ACTIVITY A: In the passage on the Xbox Series X, rewrite the paragraph beginning "Both the design and the name" more briefly, keeping its main facts.

-------- TEXT SEGMENT

Microsoft revealed the Xbox Series X at the end of last week, showing off its unusual name and similarly unexpected design. The console looks like a tall, long and rectangular box, though it can also be rested on its side.
Both the design and the name prompted questions about why Microsoft made the decisions that it did. And now the company has revealed some of the thinking behind the new console, in an interview with Xbox boss Phil Spencer published on website Gamespot.
The new console was designed to allow it to be very powerful without making too much sound from its fans or other components, Mr Spencer said.
"There's always this tension between design and the kind of acoustics and cooling and function of the console," he told Gamespot. "And we were not going to compromise on function. I'm just incredibly impressed with the design that they came back with."
Mr Spencer – who is already using the new console in his home – claimed that the Xbox Series X would be no louder than the existing Xbox One.
At the same reveal event, Microsoft also announced the new name. Until that point, it had been known only under the codename Project Scarlett.

----------------
-------- TASK INPUTS

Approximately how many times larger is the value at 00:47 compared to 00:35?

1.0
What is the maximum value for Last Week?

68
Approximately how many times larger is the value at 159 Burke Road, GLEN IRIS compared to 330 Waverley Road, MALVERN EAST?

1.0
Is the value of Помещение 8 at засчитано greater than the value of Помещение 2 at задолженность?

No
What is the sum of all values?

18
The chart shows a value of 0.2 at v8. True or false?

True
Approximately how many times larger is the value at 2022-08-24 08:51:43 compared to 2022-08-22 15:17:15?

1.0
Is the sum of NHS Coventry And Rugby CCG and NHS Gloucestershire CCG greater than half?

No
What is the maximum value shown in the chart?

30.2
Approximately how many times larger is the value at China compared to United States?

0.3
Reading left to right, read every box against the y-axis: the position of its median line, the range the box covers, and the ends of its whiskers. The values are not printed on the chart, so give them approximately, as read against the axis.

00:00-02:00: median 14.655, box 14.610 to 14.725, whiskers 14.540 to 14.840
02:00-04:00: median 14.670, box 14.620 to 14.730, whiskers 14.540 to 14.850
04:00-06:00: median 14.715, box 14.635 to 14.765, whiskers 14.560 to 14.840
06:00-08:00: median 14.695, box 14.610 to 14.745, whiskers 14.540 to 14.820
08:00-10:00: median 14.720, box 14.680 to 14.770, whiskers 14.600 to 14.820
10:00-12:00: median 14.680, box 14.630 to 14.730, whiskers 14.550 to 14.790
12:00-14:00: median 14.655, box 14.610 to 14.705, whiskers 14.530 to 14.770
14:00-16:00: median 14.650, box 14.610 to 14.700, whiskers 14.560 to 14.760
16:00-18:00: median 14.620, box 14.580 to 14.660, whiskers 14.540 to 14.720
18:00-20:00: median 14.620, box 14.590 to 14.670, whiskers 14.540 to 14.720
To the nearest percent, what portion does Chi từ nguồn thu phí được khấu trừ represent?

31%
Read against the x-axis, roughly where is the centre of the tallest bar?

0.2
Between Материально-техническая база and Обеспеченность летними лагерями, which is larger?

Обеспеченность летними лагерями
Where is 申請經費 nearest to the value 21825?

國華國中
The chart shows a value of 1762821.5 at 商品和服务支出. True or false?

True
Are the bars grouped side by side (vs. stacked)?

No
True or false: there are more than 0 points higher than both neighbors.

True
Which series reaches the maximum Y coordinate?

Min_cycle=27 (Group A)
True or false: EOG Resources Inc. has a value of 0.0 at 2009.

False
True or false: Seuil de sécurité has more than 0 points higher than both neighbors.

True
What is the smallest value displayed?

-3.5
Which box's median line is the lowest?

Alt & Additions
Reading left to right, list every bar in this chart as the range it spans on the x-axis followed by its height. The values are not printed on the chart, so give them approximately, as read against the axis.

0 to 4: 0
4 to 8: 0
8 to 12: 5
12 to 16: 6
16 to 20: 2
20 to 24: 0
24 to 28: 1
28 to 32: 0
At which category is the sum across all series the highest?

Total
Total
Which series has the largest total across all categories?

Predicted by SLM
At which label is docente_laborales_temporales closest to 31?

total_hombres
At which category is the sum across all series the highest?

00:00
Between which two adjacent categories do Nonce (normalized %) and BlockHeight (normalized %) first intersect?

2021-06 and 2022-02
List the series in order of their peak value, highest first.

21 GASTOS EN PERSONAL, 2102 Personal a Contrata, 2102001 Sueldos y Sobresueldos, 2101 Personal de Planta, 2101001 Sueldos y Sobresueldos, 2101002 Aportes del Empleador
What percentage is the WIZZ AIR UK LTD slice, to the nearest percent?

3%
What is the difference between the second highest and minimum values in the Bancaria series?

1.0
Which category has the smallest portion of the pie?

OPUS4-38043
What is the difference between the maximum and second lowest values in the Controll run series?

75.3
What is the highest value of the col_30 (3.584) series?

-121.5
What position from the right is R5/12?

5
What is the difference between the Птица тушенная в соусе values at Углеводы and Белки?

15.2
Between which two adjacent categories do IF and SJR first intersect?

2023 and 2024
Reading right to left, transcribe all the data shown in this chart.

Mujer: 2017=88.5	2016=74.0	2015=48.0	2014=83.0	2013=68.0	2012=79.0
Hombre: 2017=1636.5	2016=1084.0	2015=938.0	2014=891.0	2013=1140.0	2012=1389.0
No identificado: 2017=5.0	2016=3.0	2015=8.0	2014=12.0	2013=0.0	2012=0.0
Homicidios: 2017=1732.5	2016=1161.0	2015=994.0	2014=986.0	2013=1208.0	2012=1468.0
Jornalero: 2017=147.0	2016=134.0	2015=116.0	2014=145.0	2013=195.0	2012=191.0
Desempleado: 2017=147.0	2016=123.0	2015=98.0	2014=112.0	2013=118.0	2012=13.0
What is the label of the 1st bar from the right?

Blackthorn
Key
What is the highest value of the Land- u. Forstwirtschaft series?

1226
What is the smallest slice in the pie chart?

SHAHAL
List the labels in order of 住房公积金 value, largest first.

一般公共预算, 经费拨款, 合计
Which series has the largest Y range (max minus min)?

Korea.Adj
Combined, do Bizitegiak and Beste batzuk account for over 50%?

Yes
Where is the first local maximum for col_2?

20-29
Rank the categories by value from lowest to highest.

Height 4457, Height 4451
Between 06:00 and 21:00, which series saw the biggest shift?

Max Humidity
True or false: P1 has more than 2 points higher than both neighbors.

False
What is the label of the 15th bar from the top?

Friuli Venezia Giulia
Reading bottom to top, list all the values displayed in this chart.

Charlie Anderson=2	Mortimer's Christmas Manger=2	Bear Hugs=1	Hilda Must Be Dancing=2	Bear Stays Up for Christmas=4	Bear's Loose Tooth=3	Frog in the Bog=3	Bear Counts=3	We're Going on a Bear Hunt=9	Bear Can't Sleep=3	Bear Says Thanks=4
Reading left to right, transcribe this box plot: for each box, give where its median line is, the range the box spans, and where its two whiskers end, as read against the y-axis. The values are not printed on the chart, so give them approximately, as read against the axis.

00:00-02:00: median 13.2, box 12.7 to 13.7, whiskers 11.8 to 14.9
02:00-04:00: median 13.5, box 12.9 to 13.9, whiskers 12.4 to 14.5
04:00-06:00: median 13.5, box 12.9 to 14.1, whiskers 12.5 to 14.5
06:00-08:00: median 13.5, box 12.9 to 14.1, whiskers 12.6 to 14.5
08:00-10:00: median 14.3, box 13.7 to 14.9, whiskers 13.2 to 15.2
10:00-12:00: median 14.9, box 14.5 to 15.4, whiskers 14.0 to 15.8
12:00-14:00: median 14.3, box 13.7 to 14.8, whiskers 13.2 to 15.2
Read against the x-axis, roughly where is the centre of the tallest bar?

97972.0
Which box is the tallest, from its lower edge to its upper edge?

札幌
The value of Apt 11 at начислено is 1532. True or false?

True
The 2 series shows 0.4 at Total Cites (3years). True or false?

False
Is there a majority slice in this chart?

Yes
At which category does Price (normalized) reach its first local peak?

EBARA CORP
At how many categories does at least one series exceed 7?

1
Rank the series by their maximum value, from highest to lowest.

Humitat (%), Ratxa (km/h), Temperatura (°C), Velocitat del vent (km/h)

----------------

ACTIVITY B: From the listing, return everything from the line containing "2023 and 2024" down to the line containing "Reading right to", with both of those lines included.

RESULT A: Microsoft's choices of design and name raised questions, and the company has now explained some of its reasoning in an interview with Xbox boss Phil Spencer published on Gamespot.

RESULT B:
2023 and 2024
Reading right to left, transcribe all the data shown in this chart.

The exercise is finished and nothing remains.